# Cardinal Tetras as Dithers



## milkmaid (Sep 16, 2009)

I have a 55G that I am cycling right now and will be putting some rescued Parrot fish in. They are 10 years old and large. Since childhood (I am 50 something) I have adored Cardinals. Are they fast enough to be dithers for a cichlid tank? I was hoping to use the large Parrots as the showcase fish simply because they were big and bright orange and my husband has never, ever had a fish tank before and he is thrilled with everything (even parrot Fish). I was thinking of adding a male Convict and perhaps a Firemouth to add some interest. And perhaps some dithers.
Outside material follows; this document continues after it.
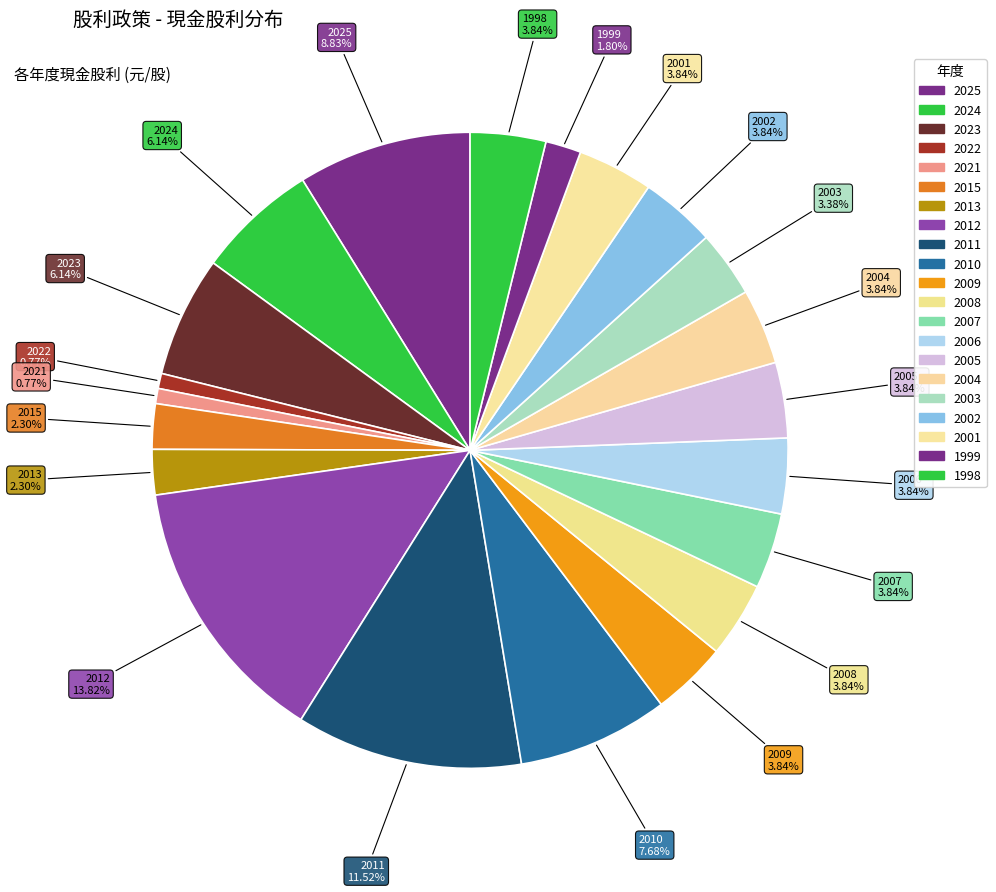

Does any single category account for the majority?

No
If not cardinal tetras, is there something else VERY colorful that my husband might find very beautiful (like cardinals) that could survive these cichlids? BTW for some reason I have never like Giant Danios.

Also, I am not beyond using the floating plants whether real or fake if cover is needed, if they look real. I hate things that look fake though.Thanks for any tips or suggestions. I just want interest and color....oh, i have natural colored pea gravel, black back ground and some rocks.
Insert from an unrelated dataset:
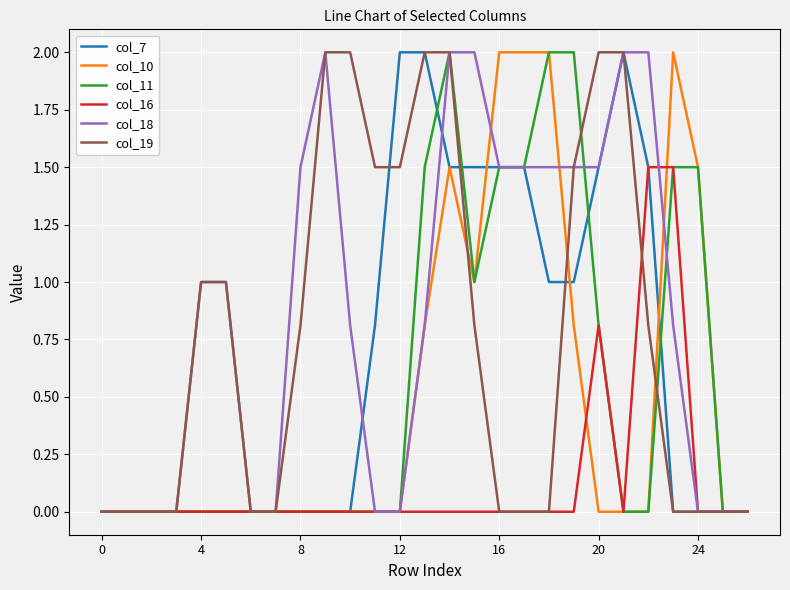

What is the maximum value for col_7?

2.0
Sorry this is so ramblely.


----------



## DeadFishFloating (Oct 9, 2007)

I don't think any tetras will survive in a tank with Parrots, a Convict and a Firemouth. Certainly none of the smaller, colourful tetras.


----------



## DJRansome (Oct 29, 2005)

Snacks!


----------



## milkmaid (Sep 16, 2009)

I put the Parrot fish in the 55G tank today and they are so active that I see no need to add any dithers at all. These guys are not shy! I was given these fish and they have been in a walmart tub all this time so this is the first time I have seen their personalities. They are already trying to spawn and although they are most likely sterile, it just makes me feel good to see them that happy right after being put into their new tank.

And yes, they are bigger than I thought they were and they would eat the cardinals for sure


----------